#### Yang Diperlukan
Dalam teks bacaan, apa judul perbincangan acara TELAGA kali ini?

Saudara-Saudara pendengar yang kami kasihi, di mana pun anda berada. Anda kembali bersama kami dalam acara TELAGA (Tegur Sapa Gembala Keluarga). Saya Gunawan Santoso dari Lembaga Bina Keluarga Kristen akan berbincang-bincang dengan Bp. Pdt. Dr. Paul Gunadi. Beliau adalah seorang pakar dalam bidang konseling serta dosen di Seminari Alkitab Asia Tenggara Malang. Perbincangan kami kali ini tentang "Belajar dari Pengkhotbah". Kami percaya acara ini pasti bermanfaat bagi kita sekalian dan dari studio kami mengucapkan selamat mengikuti.
Lengkap
GS : Pak Paul, ada banyak hal yang menarik dari buku Pengkhotbah tapi seseorang juga pernah berkata bahwa buku itu penuh dengan kata sia-sia, seolah-olah hidup itu sesuatu yang pesimis. Dan ini sebetulnya apa, Pak Paul?

#### Data Tercatat

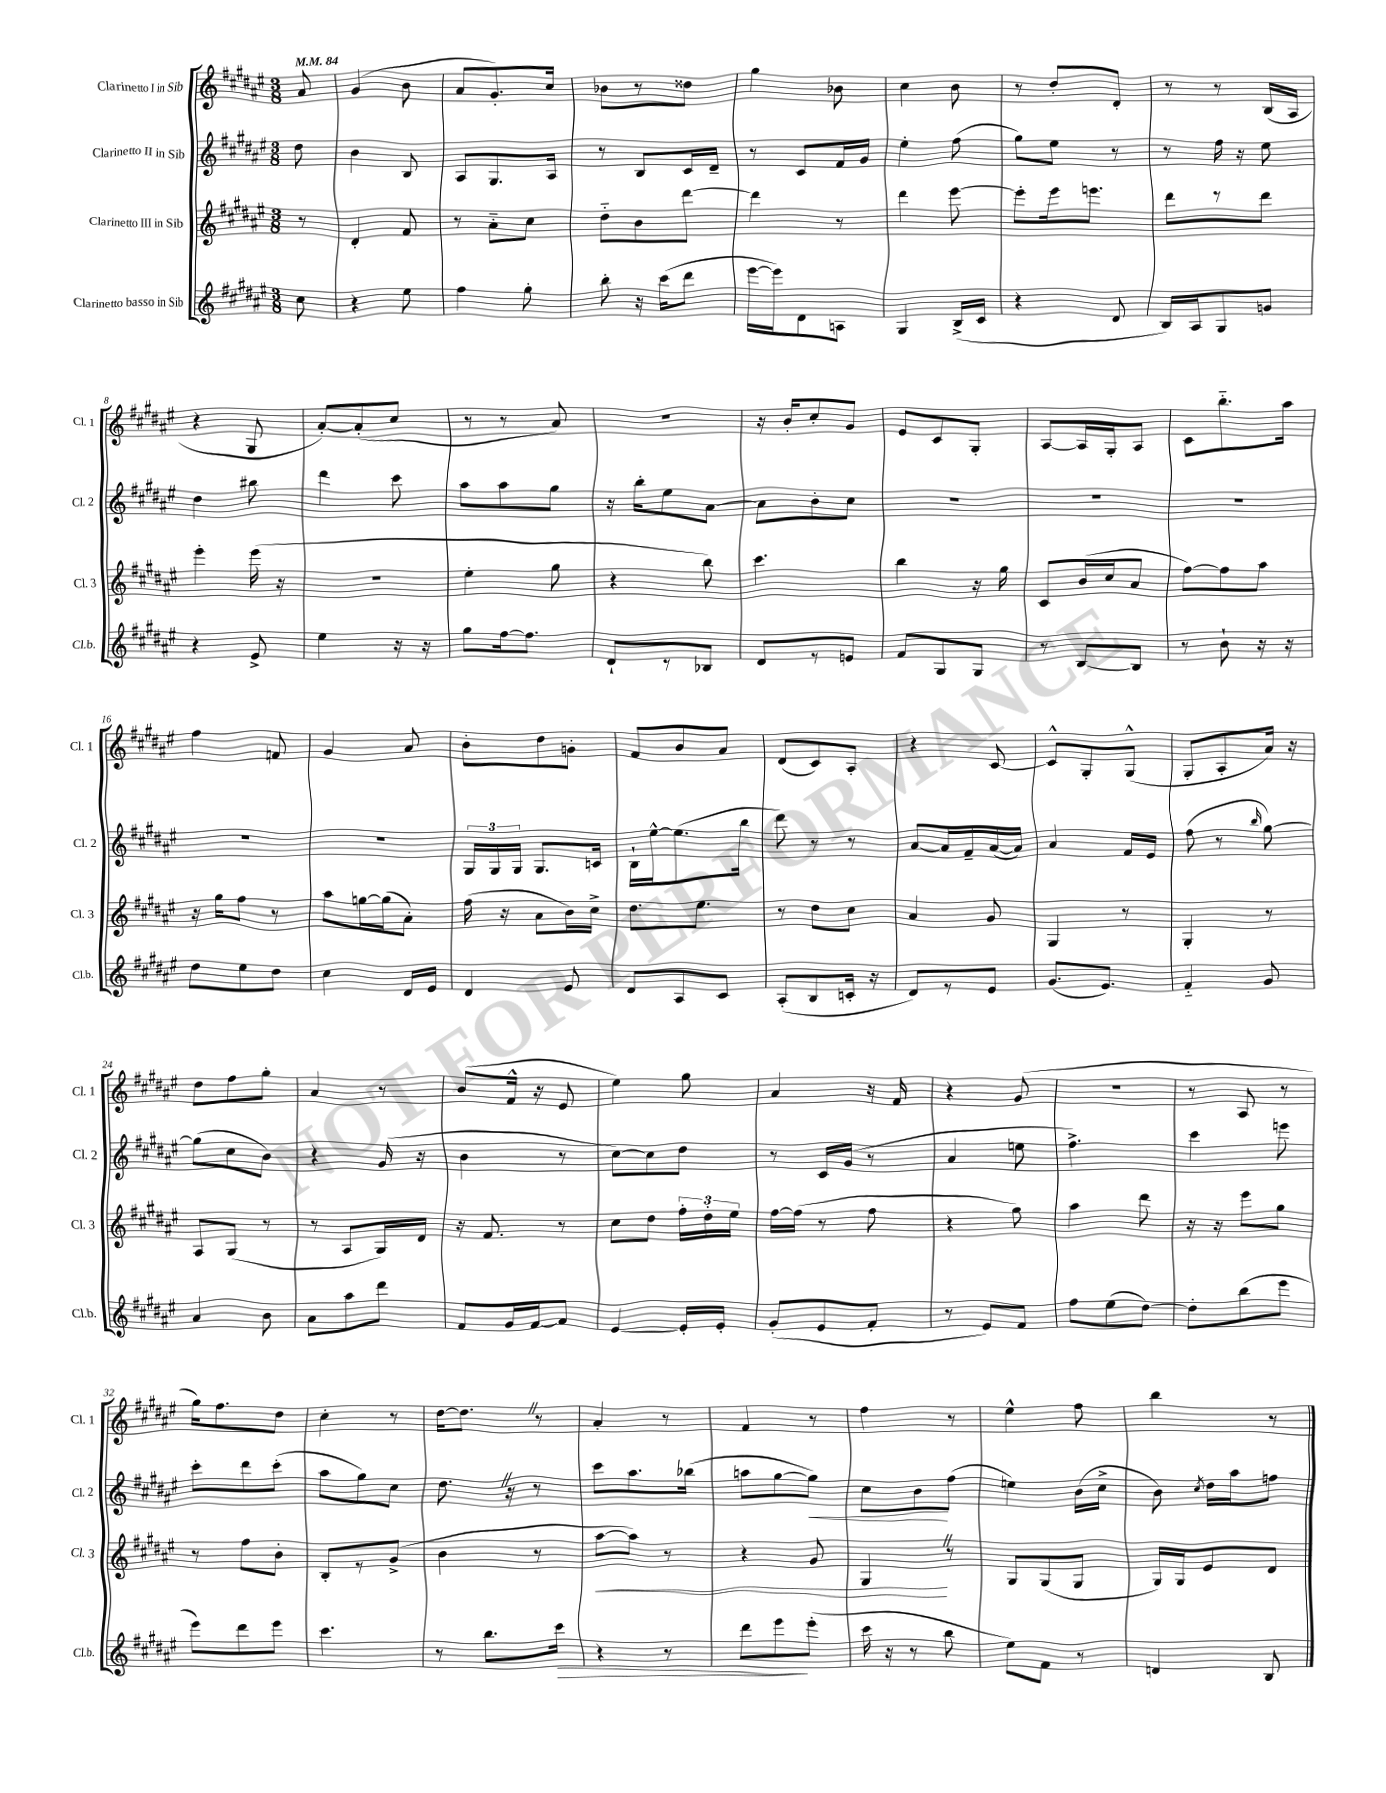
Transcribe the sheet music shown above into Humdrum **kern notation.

#### Jawaban Latihan
Judulnya "Belajar dari Pengkhotbah".